When I was a junior in high school, I was curled up at one end of the couch crying. During another crying episode, my mom explained to my brother that this was hormones and I laughed a little and cried more. This time, on the couch, Mom asked if I needed to see someone. I don't think we ever talked about therapy as a real option before that day and when I thought for a moment - likely a teary, snotty moment - and said no, I didn't think I needed to see someone, we didn't talk about therapy as a real option again.

I'm reading this book called Quiet: The Power of Introverts in a World That Can't Stop Talking by Susan Cain. In college I took the Myers-Briggs Personality Test and fudged a few of my answers to skew more extrovert. I knew how it worked and extrovert sounded more fun. But this week, running through the introvert checklist, I'm there. I think I always was, but I'm much happier living it now - though I am not living as introvertedly as I'd like. I'll talk more about that in another post. But one characterization of introverts is sensitivity. Another is thinking a lot. Check, check.

And I write most of it down when I need to put words to what is happening in my mind and heart. So while I have thought about paying a therapist to do something to help me understand something, I find great solace in the friendships I have here and a church family that lets me ask questions. And revelation in my prayer and journaling. Usually teeny tiny revelations. I wait for the wild, big truths that knock me over.

I've written before about saying goodbye to friends. Such an expat experience to make a fast friend and carry deep experiences and conversations with that friend and then say goodbye as quickly. And I can't keep all the friends I say goodbye to and that hurts in an achey way until I think about something else.

So yesterday I learned that two good friends of ours are leaving Kuwait on Sunday. And I spent most of the afternoon and evening swallowing shock and waiting to think how this really worked. Last night I lay in bed crying because I will miss them very much, but also because I am so weary of saying goodbye. Saying goodbye means you miss them more later.

Monday, December 31, 2012

new year tomorrow!

I did say to a few students, "See you next year!" and I'll probably say it to Claire and Grant tonight. Can't help it. But I hope I'm asleep at midnight. It's been awhile since I've had a New Year's Eve celebration that involved purposely staying up to greet the twelve chimes. But I think I'll do it again when Claire and Grant are old enough to be really excited about staying up super late, eating shrimp cocktail and caramel corn, watching old movies and playing cards.

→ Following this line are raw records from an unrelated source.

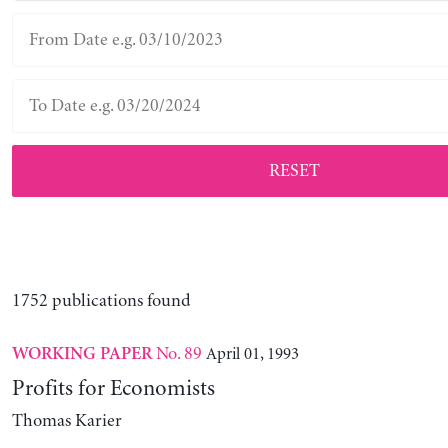
RESET
1752 publications found
No. 89
April 01, 1993
WORKING PAPER
Profits for Economists
Thomas Karier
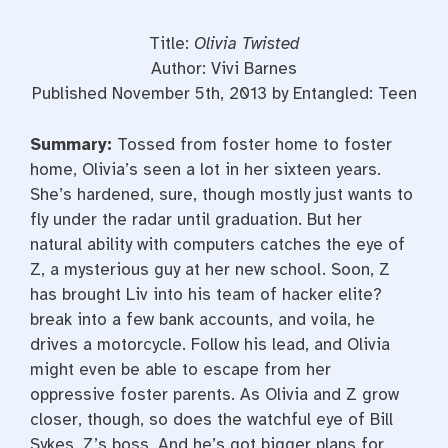
Title:
Olivia Twisted
Author: Vivi Barnes
Published November 5th, 2013 by Entangled: Teen
Summary:
Tossed from foster home to foster
home, Olivia’s seen a lot in her sixteen years.
She’s hardened, sure, though mostly just wants to
fly under the radar until graduation. But her
natural ability with computers catches the eye of
Z, a mysterious guy at her new school. Soon, Z
has brought Liv into his team of hacker elite?
break into a few bank accounts, and voila, he
drives a motorcycle. Follow his lead, and Olivia
might even be able to escape from her
oppressive foster parents. As Olivia and Z grow
closer, though, so does the watchful eye of Bill
Sykes, Z’s boss. And he’s got bigger plans for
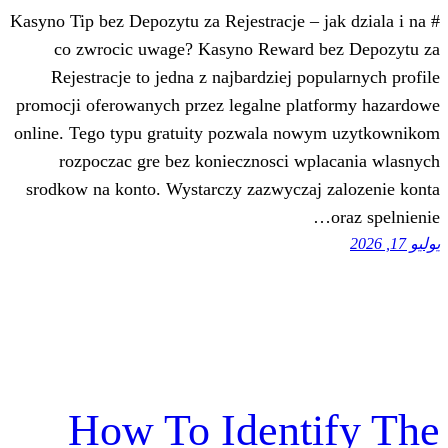
# Kasyno Tip bez Depozytu za Rejestracje – 
co zwrocic uwage? Kasyno Reward 
Rejestracje to jedna z najbardziej po
promocji oferowanych przez legalne pla
online. Tego typu gratuity pozwala no
rozpoczac gre bez koniecznosci wp
srodkow na konto. Wystarczy zazwyczaj
How To Ident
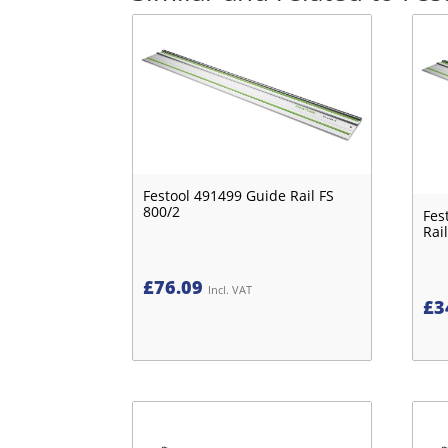
Festool 491499 Guide Rail FS
800/2
Fes
Rail
£
76.09
Incl. VAT
£
3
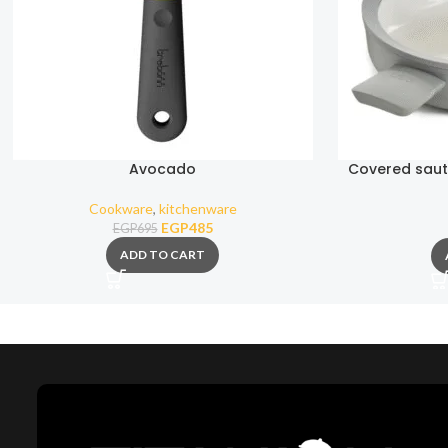
Avocado
Covered saut
Mo
Cookware
,
kitchenware
EGP
485
EGP
695
ADD TO CART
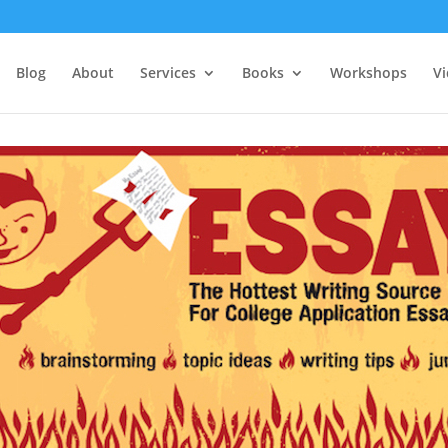
Blog
About
Services
Books
Workshops
V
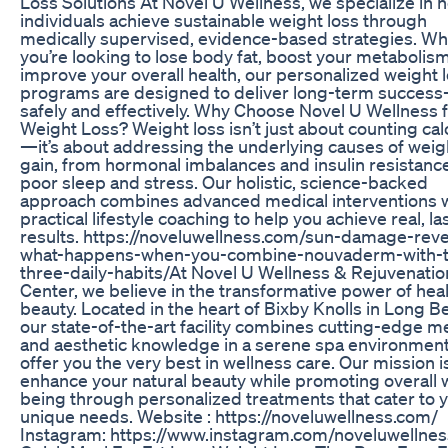
Loss Solutions At Novel U Wellness, we specialize in 
individuals achieve sustainable weight loss through
medically supervised, evidence-based strategies. W
you’re looking to lose body fat, boost your metabolism
improve your overall health, our personalized weight 
programs are designed to deliver long-term succes
safely and effectively. Why Choose Novel U Wellness 
Weight Loss? Weight loss isn’t just about counting cal
—it’s about addressing the underlying causes of weig
gain, from hormonal imbalances and insulin resistance
poor sleep and stress. Our holistic, science-backed
approach combines advanced medical interventions 
practical lifestyle coaching to help you achieve real, la
results. https://noveluwellness.com/sun-damage-reve
what-happens-when-you-combine-nouvaderm-with-
three-daily-habits/At Novel U Wellness & Rejuvenatio
Center, we believe in the transformative power of hea
beauty. Located in the heart of Bixby Knolls in Long B
our state-of-the-art facility combines cutting-edge m
and aesthetic knowledge in a serene spa environment
offer you the very best in wellness care. Our mission i
enhance your natural beauty while promoting overall w
being through personalized treatments that cater to 
unique needs. Website : https://noveluwellness.com/
Instagram: https://www.instagram.com/noveluwellnes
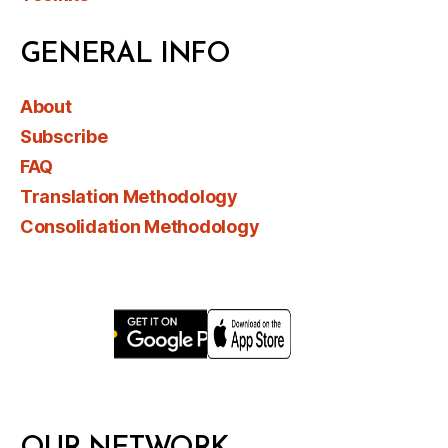
GENERAL INFO
About
Subscribe
FAQ
Translation Methodology
Consolidation Methodology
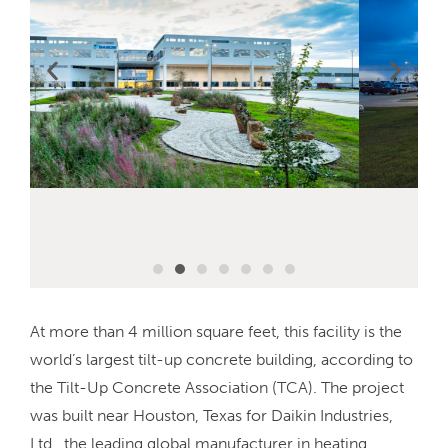
At more than 4 million square feet, this facility is the
world’s largest tilt-up concrete building, according to
the Tilt-Up Concrete Association (TCA). The project
was built near Houston, Texas for Daikin Industries,
Ltd., the leading global manufacturer in heating,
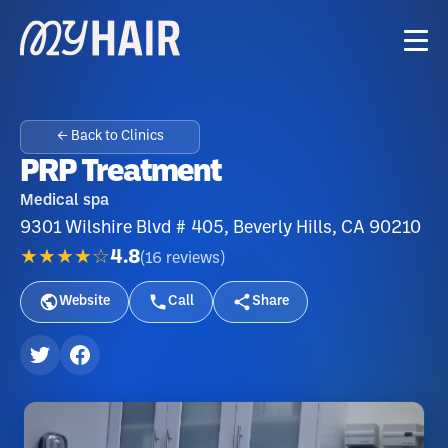
← Back to Clinics
PRP Treatment
Medical spa
9301 Wilshire Blvd # 405, Beverly Hills, CA 90210
★★★★☆
4.8
(
16
reviews
)
Website
Call
Share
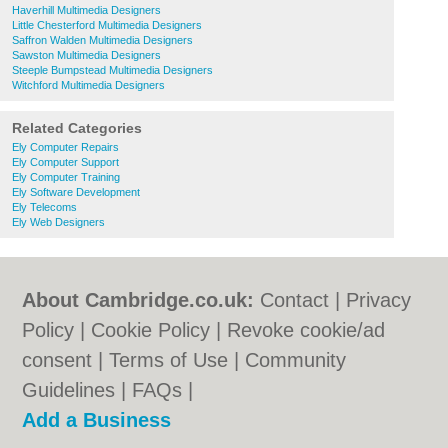
Haverhill Multimedia Designers
Little Chesterford Multimedia Designers
Saffron Walden Multimedia Designers
Sawston Multimedia Designers
Steeple Bumpstead Multimedia Designers
Witchford Multimedia Designers
Related Categories
Ely Computer Repairs
Ely Computer Support
Ely Computer Training
Ely Software Development
Ely Telecoms
Ely Web Designers
About Cambridge.co.uk:
Contact
|
Privacy
Policy
|
Cookie Policy
|
Revoke cookie/ad
consent |
Terms of Use
|
Community
Guidelines
|
FAQs
|
Add a Business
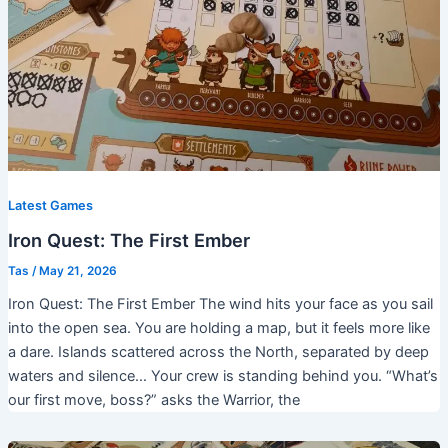
Latest Games
Iron Quest: The First Ember
Tas
/
May 21, 2026
Iron Quest: The First Ember The wind hits your face as you sail
into the open sea. You are holding a map, but it feels more like
a dare. Islands scattered across the North, separated by deep
waters and silence… Your crew is standing behind you. “What’s
our first move, boss?” asks the Warrior, the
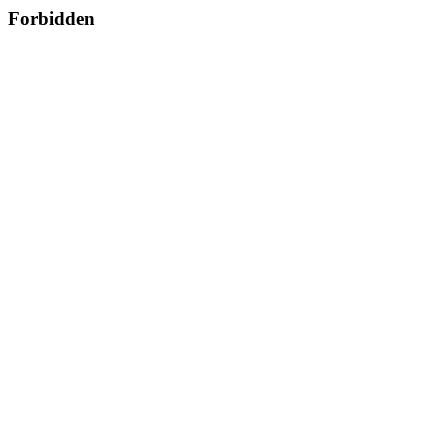
Forbidden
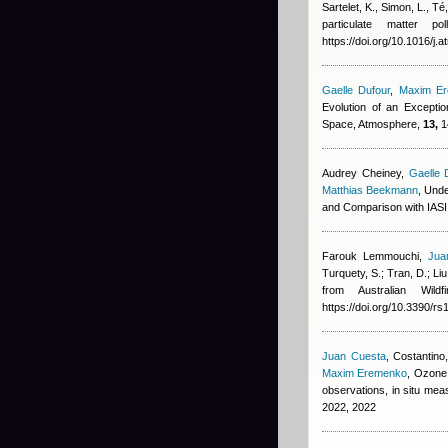
Sartelet, K., Simon, L., T
particulate matter p
https://doi.org/10.1016/j
Gaelle Dufour
,
Maxim E
Evolution of an Excepti
Space, Atmosphere,
13,
1
Audrey Cheiney
,
Gaelle 
Matthias Beekmann
, Und
and Comparison with IAS
Farouk Lemmouchi
,
Jua
Turquety, S.; Tran, D.; Liu
from Australian Wil
https://doi.org/10.3390/r
Juan Cuesta
,
Costantino,
Maxim Eremenko
, Ozone 
observations, in situ m
2022, 2022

It's also been awhile since I've made any New Year Resolutions. I used to make birthday resolutions but quit those too. This afternoon though, I was thinking about what 2013 might bring and made a short list of hopes: healed knee, a return to running. Just that I named those first made me realize I have yet to transcend the physical. But what is right in front of you is right in front of you. Also on the short list was to continue learning how to love and be kind, especially toward those nearest me: again, what is right in front of you is right in front of you. I love Justin, Claire and Grant dearly. Dearly! But I get short with them or frustrated or expect more than they have to give.

A good friend told me I need to remember to give myself grace too. I don't want Love More and Be Kind and Speak Gently to become measures of how short I fall.

I also want to Be Present or, as my dad wrote years ago in a Bible he gave me, "Be there." Very simple and grounding.

I would like to not freak out so much in 2013. I emote. A lot. I think out loud. A lot. Or I scramble to my notebook and write too much. You know, maybe that is just how I am and I can be okay with that in 2013.

I would like to meal plan. I don't like meal planning at all.

Also on the short list is: I want to listen to God and hear what he has to say. At church a man said too many people put God in a box, limit him to their own understanding. I wouldn't mind having my limited understanding blown open to see God in a new way this year.

Yikes. And fun.

When you look at all of this together, and think of all the tangents each of these kinda sorta resolutions offer, well, it isn't a short list at all! Let me continue to grow!